* _What is required_:
Find the string "cahier" in the listing and report every line that has it.

* _Excerpted data_:
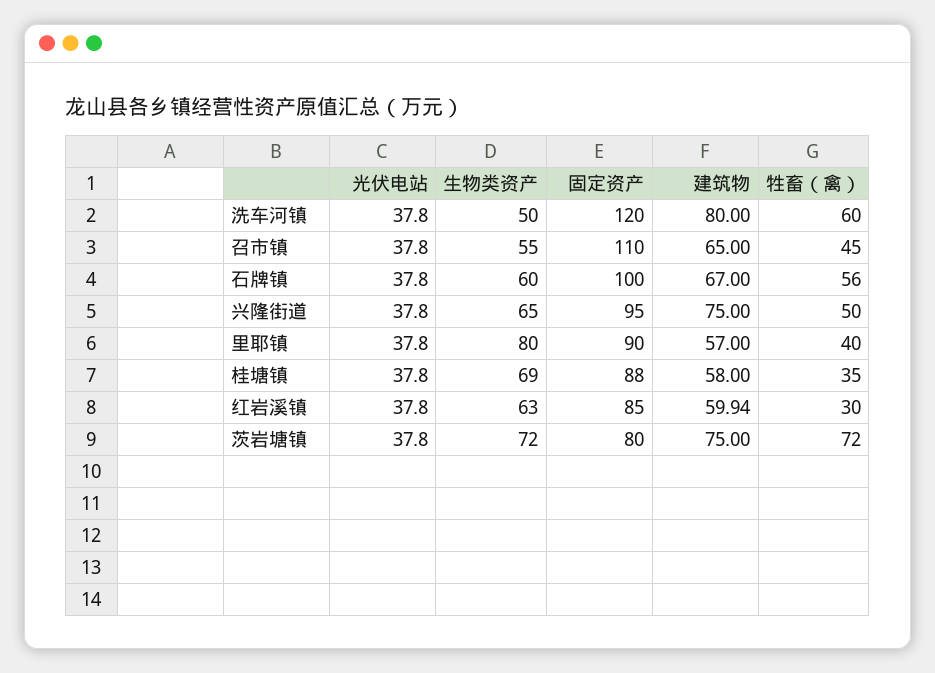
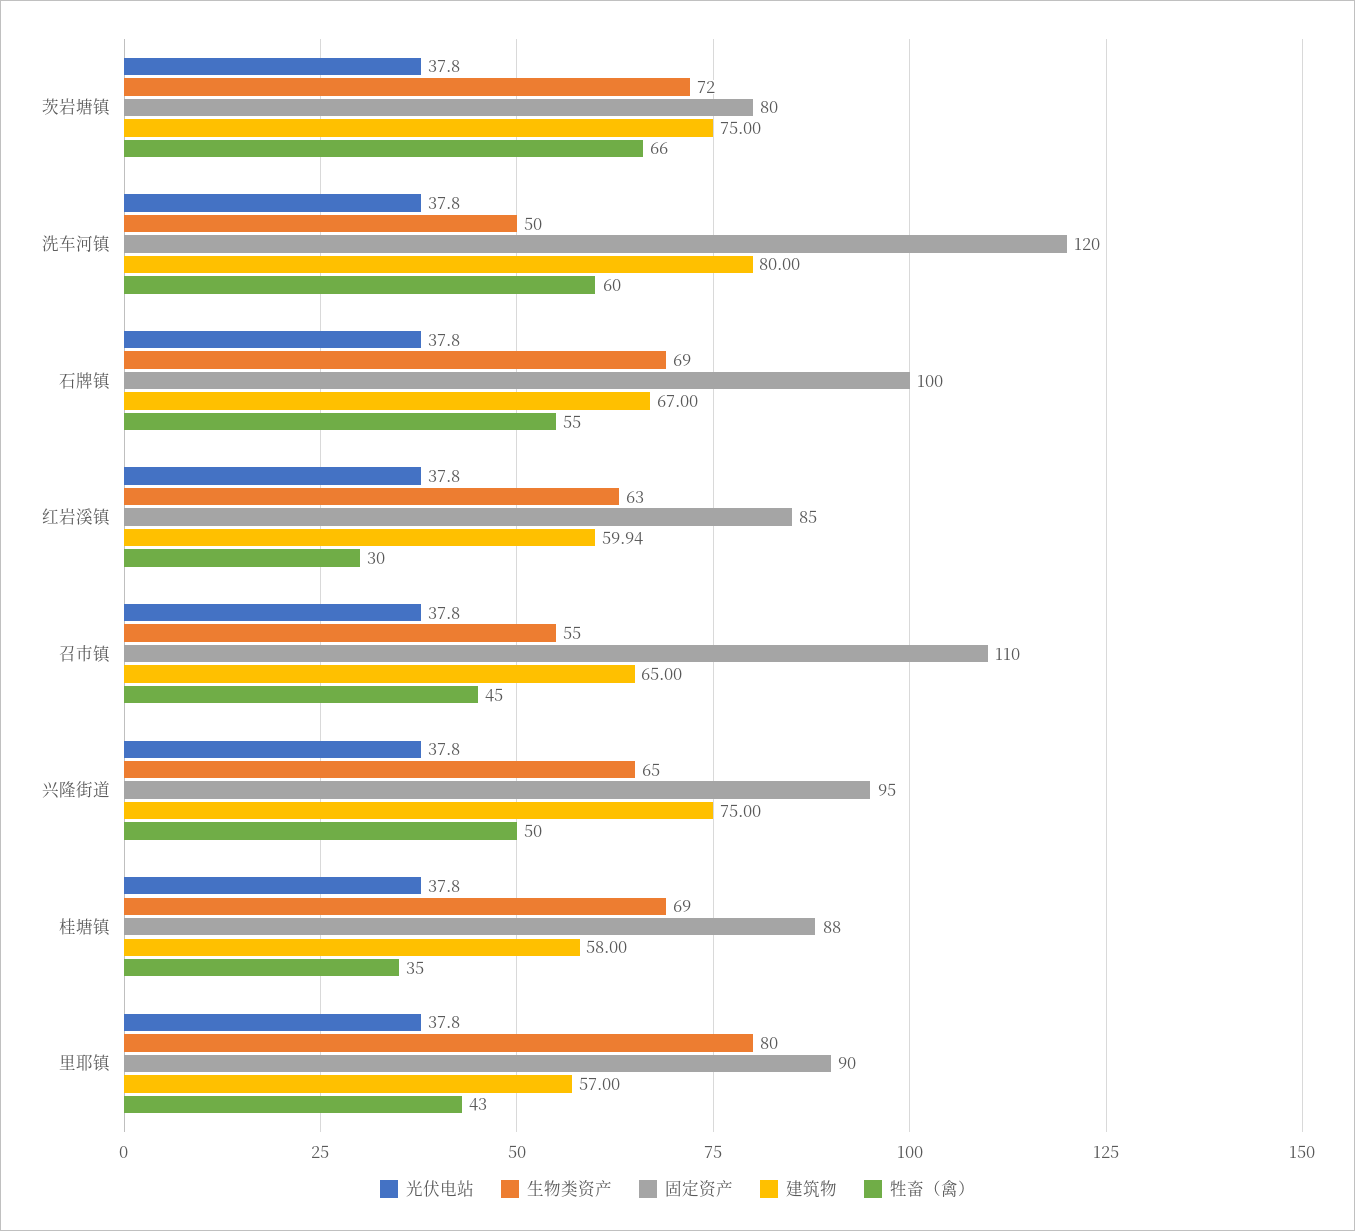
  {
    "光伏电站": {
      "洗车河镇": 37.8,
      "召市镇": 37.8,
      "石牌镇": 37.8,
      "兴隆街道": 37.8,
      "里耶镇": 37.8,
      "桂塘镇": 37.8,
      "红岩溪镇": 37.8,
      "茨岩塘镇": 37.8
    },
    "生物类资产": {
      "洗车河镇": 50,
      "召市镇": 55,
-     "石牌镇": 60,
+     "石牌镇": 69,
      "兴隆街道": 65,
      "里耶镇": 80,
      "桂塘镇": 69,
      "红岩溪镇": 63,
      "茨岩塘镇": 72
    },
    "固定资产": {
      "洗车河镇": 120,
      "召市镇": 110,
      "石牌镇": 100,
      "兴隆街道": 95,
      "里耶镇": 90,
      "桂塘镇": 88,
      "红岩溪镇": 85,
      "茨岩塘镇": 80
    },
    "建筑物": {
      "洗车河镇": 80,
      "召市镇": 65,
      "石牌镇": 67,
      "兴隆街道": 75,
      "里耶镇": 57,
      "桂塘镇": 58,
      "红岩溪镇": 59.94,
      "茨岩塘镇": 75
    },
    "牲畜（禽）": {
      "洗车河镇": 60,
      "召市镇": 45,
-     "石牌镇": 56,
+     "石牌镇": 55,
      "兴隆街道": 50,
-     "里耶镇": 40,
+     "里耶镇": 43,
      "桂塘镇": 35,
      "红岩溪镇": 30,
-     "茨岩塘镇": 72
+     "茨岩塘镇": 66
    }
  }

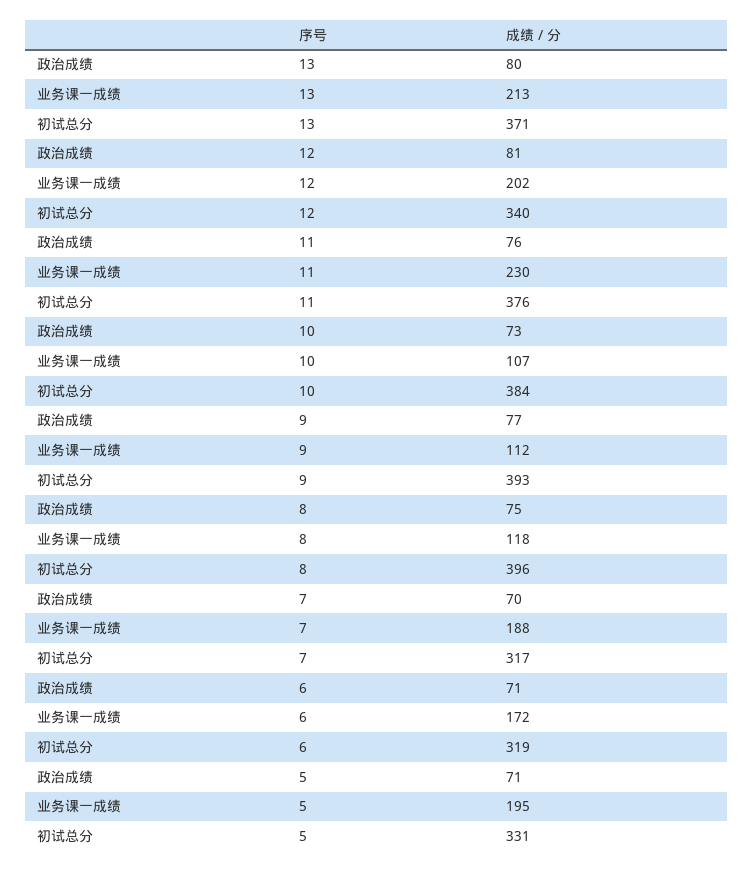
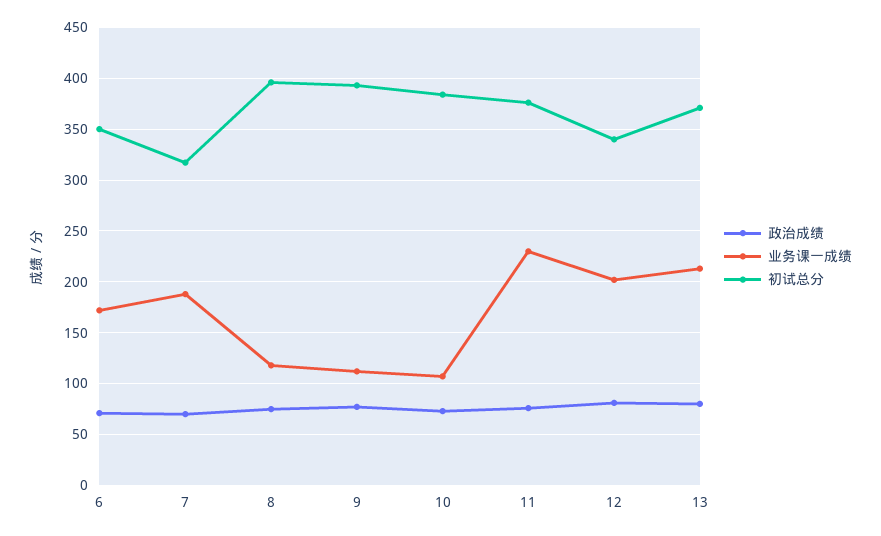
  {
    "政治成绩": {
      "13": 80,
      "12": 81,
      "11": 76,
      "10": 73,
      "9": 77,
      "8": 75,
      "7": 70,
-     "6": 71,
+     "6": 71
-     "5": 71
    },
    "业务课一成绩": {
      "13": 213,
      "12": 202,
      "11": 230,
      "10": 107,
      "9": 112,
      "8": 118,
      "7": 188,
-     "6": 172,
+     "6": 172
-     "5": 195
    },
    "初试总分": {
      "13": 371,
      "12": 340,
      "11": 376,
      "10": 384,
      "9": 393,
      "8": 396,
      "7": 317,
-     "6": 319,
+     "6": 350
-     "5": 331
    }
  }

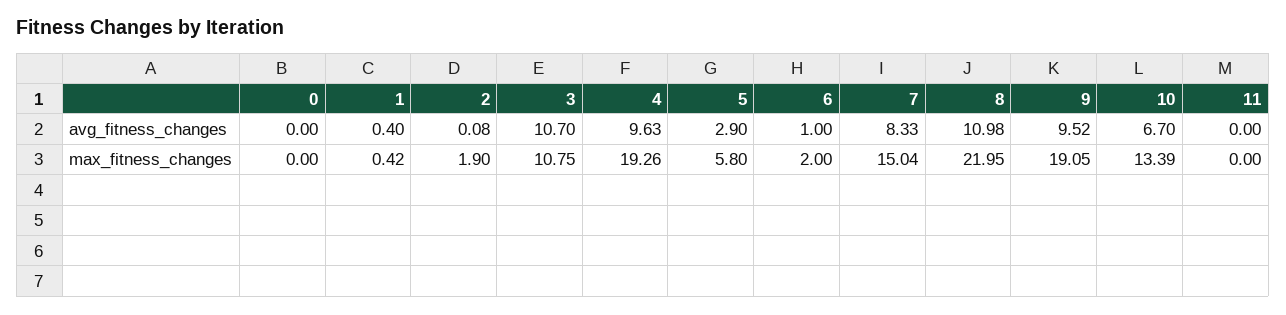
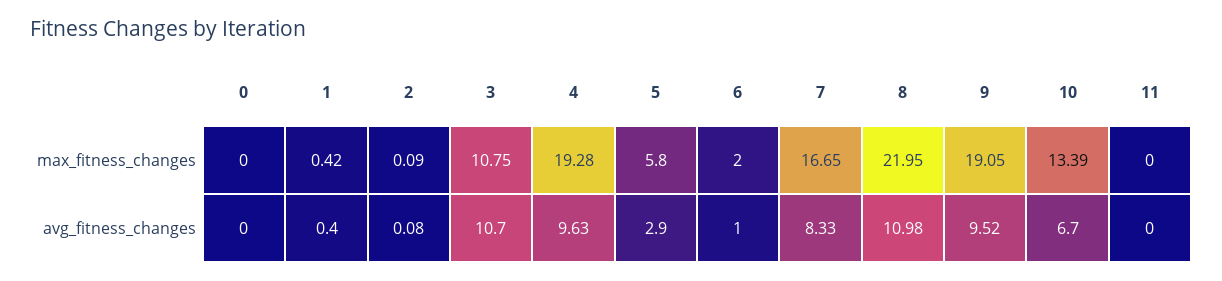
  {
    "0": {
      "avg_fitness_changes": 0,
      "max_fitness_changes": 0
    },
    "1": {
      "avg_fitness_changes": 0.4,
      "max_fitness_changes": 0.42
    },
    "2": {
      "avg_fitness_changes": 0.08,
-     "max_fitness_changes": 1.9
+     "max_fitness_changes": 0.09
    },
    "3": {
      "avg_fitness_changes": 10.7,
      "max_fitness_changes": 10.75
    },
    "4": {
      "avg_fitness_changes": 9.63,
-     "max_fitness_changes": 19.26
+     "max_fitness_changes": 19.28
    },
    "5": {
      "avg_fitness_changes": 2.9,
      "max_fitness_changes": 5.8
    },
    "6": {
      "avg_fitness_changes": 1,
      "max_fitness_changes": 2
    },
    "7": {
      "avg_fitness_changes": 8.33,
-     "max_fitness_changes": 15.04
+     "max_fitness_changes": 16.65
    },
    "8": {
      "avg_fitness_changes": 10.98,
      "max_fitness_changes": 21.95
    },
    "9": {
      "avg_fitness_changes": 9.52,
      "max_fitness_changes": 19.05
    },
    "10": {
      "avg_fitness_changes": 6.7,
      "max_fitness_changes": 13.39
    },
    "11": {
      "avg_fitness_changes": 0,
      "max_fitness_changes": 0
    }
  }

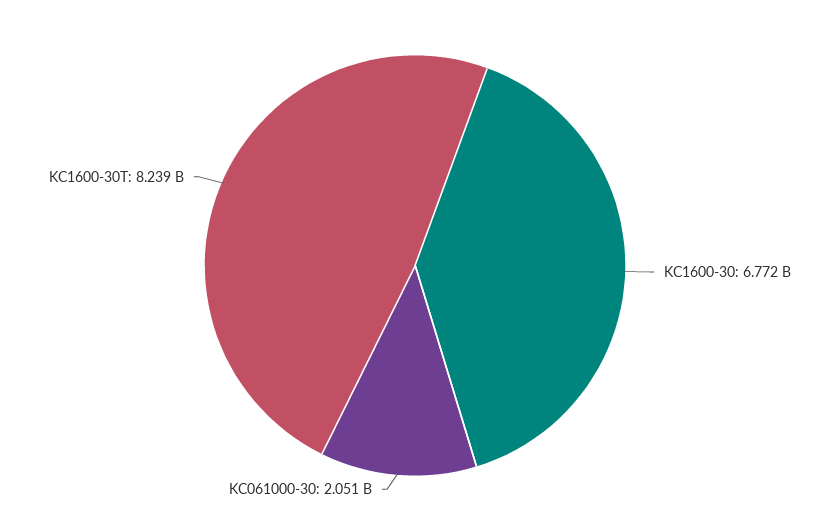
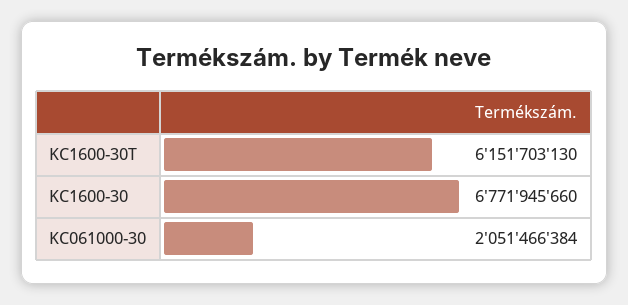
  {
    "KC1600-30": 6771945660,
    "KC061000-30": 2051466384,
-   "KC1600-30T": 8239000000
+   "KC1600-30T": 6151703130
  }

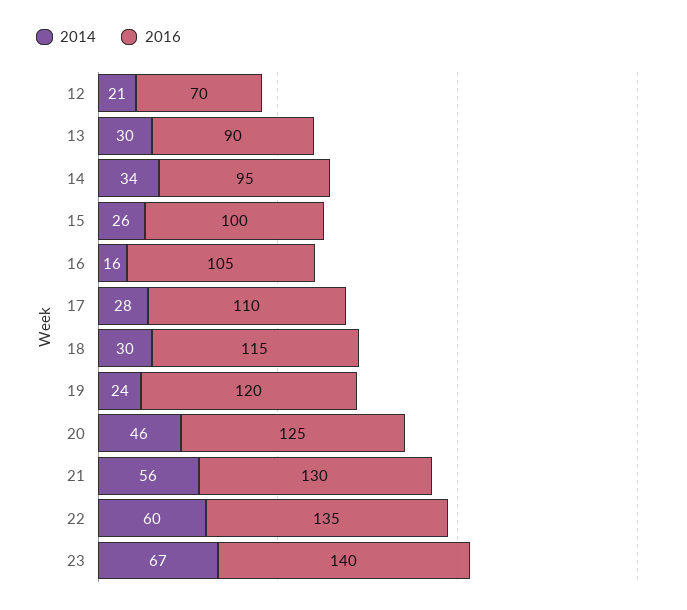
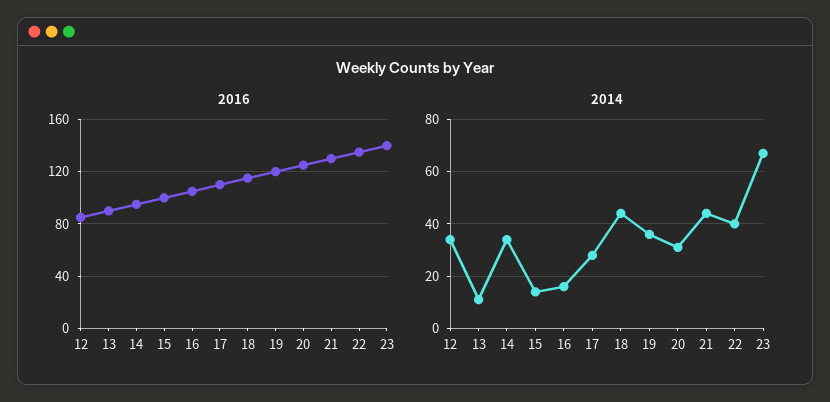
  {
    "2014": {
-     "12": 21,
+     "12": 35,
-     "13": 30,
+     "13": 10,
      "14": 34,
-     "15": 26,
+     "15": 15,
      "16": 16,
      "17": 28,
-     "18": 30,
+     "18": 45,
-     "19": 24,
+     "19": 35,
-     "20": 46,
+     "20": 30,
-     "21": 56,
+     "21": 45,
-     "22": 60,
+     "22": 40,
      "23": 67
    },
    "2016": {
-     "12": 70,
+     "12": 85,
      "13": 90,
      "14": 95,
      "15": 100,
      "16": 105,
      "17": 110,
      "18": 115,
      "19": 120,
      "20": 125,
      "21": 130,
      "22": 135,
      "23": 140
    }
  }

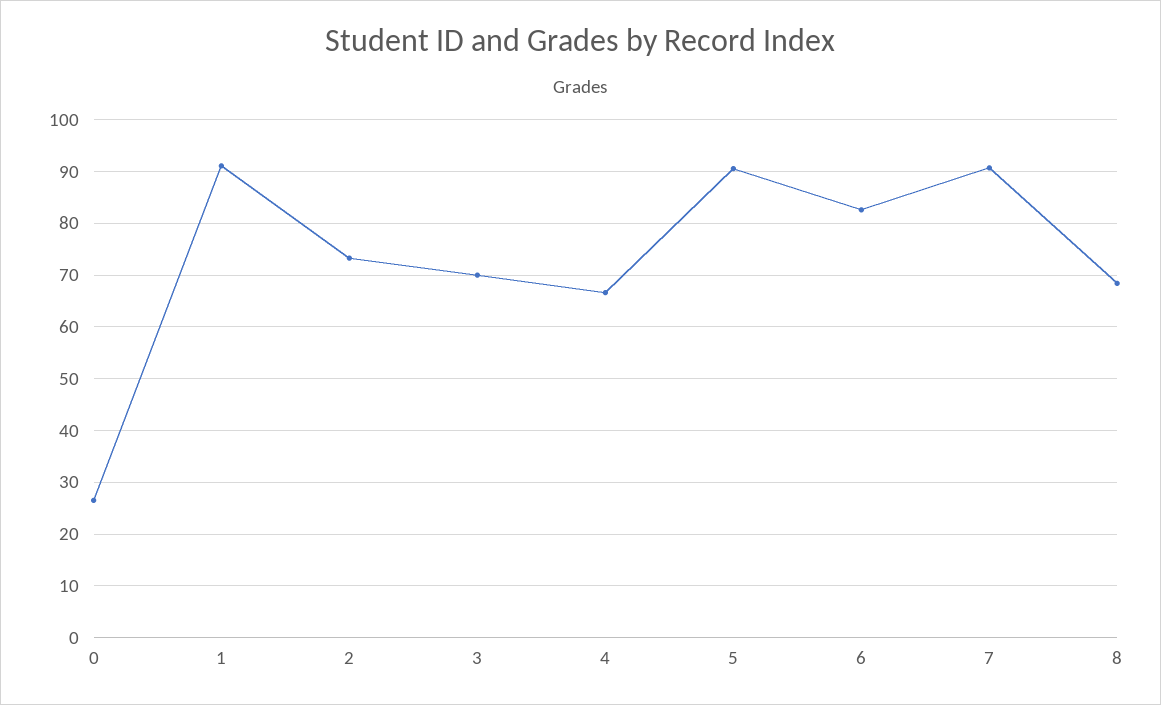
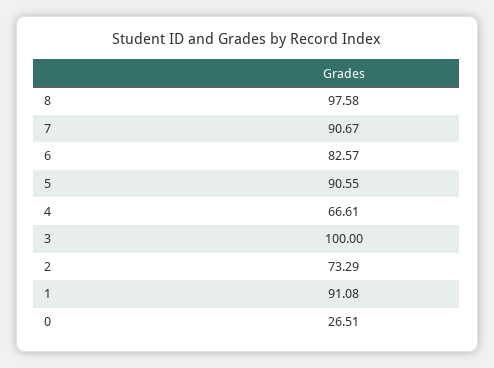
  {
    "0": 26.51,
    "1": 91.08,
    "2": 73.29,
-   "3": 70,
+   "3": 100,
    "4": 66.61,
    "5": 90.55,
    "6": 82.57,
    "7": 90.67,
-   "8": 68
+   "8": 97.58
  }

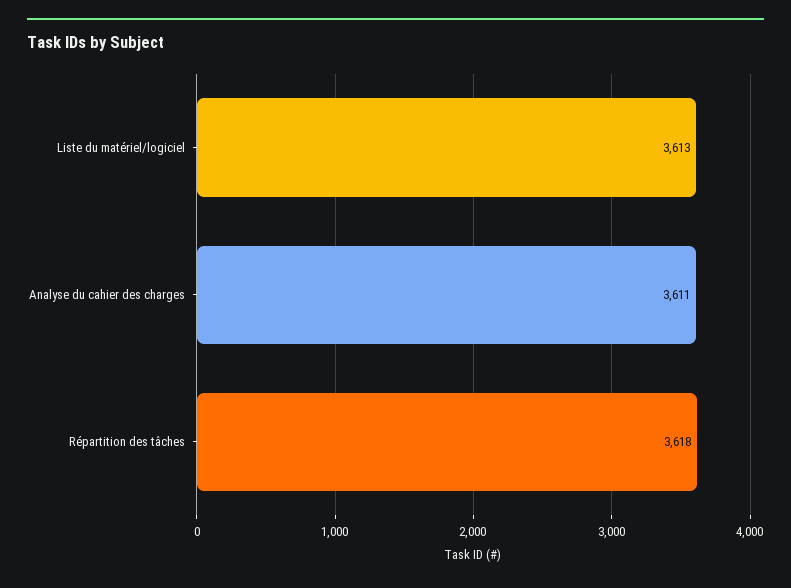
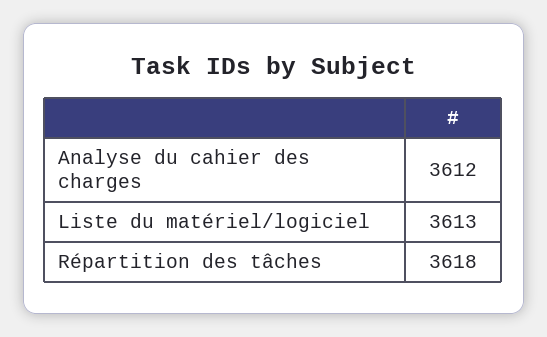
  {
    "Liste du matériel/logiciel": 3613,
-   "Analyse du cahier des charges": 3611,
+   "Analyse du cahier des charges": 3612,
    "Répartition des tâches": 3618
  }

* _Response area_:
-   "Analyse du cahier des charges": 3611,
+   "Analyse du cahier des charges": 3612,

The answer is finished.